Since I’m testing on an HPC environment, I’ve been pulling the Parabricks container with apptainer 1.1.0:
apptainer pull docker://nvcr.io/nvidia/clara/clara-parabricks:4.0.0-1
the Slurm run script I’m using is:
#!/bin/bash
#SBATCH --mem=125G
#SBATCH --time=10
#SBATCH --qos=bonus
#SBATCH --partition=gpuq
#SBATCH --cpus-per-task=24
#SBATCH --job-name=fq2bam-gpu
#SBATCH --output=%x-%j.o
#SBATCH --error=%x-%j.e
#SBATCH --gres=gpu:A30:1
# setting up input and output files
in_dir=/vast/scratch/users/yang.e/gpu-aligners/parabricks/parabricks_sample_rearranged
fq1_file_name=sample_1.fq.gz
fq2_file_name=sample_2.fq.gz
known_sites_file_name=Homo_sapiens_assembly38.known_indels.vcf.gz
ref_file_name=Homo_sapiens_assembly38.fasta
out_dir=`pwd -P`
out_recal_file_name=recal-gpu.txt
out_bam_file_name=mark_dups_gpu.bam
apptainer run -W ${in_dir} --nv -B ${in_dir} -B ${out_dir} \
clara-parabricks_4.0.0-1.sif \
pbrun fq2bam \
--ref ${in_dir}/${ref_file_name} \
--in-fq ${in_dir}/${fq1_file_name} ${in_dir}/${fq2_file_name} \
--knownSites ${in_dir}/${known_sites_file_name} \
--out-bam ${out_dir}/${out_bam_file_name} \
--out-recal-file ${out_dir}/${out_recal_file_name}
If I compare the final bam files with du
, I get:
$ du -h fq2bam-gpu/mark_dups_gpu.bam
4.5G fq2bam-gpu/mark_dups_gpu.bam
$ du -h fq2bam-cpu/mark_dups_cpu.bam
5.1G fq2bam-cpu/mark_dups_cpu.bam
and the recommended bam diff command doesn’t return anything.

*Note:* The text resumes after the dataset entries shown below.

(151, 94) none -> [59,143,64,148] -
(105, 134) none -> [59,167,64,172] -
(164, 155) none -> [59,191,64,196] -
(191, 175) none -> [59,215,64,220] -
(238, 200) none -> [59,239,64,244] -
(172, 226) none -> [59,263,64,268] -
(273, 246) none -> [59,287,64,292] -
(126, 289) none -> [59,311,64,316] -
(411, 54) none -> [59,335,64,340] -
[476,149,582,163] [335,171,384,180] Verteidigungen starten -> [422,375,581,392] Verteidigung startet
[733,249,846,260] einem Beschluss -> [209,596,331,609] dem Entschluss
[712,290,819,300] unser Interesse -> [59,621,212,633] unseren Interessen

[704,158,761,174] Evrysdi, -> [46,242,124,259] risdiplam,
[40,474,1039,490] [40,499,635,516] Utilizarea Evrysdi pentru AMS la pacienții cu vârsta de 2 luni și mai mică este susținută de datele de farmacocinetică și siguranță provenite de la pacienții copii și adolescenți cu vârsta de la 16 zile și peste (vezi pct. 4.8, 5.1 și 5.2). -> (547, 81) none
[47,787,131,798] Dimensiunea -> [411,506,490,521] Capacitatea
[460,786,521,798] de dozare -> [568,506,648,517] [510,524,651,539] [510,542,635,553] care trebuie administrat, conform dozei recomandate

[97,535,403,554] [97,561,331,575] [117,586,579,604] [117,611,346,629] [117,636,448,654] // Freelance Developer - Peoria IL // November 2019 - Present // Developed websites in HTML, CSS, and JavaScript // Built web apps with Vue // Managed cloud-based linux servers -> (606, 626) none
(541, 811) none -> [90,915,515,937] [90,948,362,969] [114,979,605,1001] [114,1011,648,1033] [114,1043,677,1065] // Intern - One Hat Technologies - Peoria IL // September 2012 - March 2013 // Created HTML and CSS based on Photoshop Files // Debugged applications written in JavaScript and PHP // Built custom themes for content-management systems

Comparing the bqsr reports:
$ diff fq2bam-cpu/recal-cpu fq2bam-gpu/recal-gpu.txt
38,39c38,39
< 12 9300111 12
< 13 100360144 13
---
> 12 9301228 12
> 13 100362463 13
49c49
< 23 81759155 23
---
> 23 81761883 23
51,55c51,55
< 25 3934555 25
< 26 45391671 26
< 27 60802037 27
< 28 547404255 28
< 29 3750950052 29
---
> 25 3934663 25
> 26 45392934 26
> 27 60803126 27
> 28 547415841 28
> 29 3751034096 29
123,124c123,124
< ReadGroup EventType EmpiricalQuality EstimatedQReported Observations Errors
< sample_rg1 M 26.0000 30.7691 4599901980 11657780.00
---
> ReadGroup EventType EmpiricalQuality EstimatedQReported Observations Errors
> HK3TJBCX2.1 M 26.0000 30.7690 4600006234 11658934.00
128,144c128,144
< ReadGroup QualityScore EventType EmpiricalQuality Observations Errors
< sample_rg1 14 M 12.0000 9300111 629474.00
< sample_rg1 15 M 13.0000 12782602 613091.00
< sample_rg1 16 M 13.0000 87577542 4103975.00
< sample_rg1 27 M 23.0000 81759155 391842.00
< sample_rg1 28 M 25.0000 3934555 12017.00
...truncated...
---
> ReadGroup QualityScore EventType EmpiricalQuality Observations Errors
> HK3TJBCX2.1 14 M 12.0000 9301228 629500.00
> HK3TJBCX2.1 15 M 13.0000 12782950 613134.00
> HK3TJBCX2.1 16 M 13.0000 87579513 4104091.00
> HK3TJBCX2.1 27 M 23.0000 81761883 391871.00
> HK3TJBCX2.1 28 M 25.0000 3934663 12021.00
...truncated...
148,3642c148,3642
< ReadGroup QualityScore CovariateValue CovariateName EventType EmpiricalQuality Observations Errors
< sample_rg1 14 -1 Cycle M 17.0000 2729 2.00
< sample_rg1 14 -10 Cycle M 12.0000 45153 2661.00
< sample_rg1 14 -100 Cycle M 12.0000 75975 5128.00
< sample_rg1 14 -101 Cycle M 12.0000 77372 5137.00
< sample_rg1 14 -102 Cycle M 13.0000 81402 4117.00
... truncated ...
---
> ReadGroup QualityScore CovariateValue CovariateName EventType EmpiricalQuality Observations Errors
> HK3TJBCX2.1 14 -1 Cycle M 17.0000 2729 2.00
> HK3TJBCX2.1 14 -10 Cycle M 12.0000 45155 2661.00
> HK3TJBCX2.1 14 -100 Cycle M 12.0000 75981 5129.00
> HK3TJBCX2.1 14 -101 Cycle M 12.0000 77375 5137.00
> HK3TJBCX2.1 14 -102 Cycle M 13.0000 81409 4117.00
... truncated ...
The final results are similar, but not identical as claimed on the documentation. Is there something that I’m doing wrong?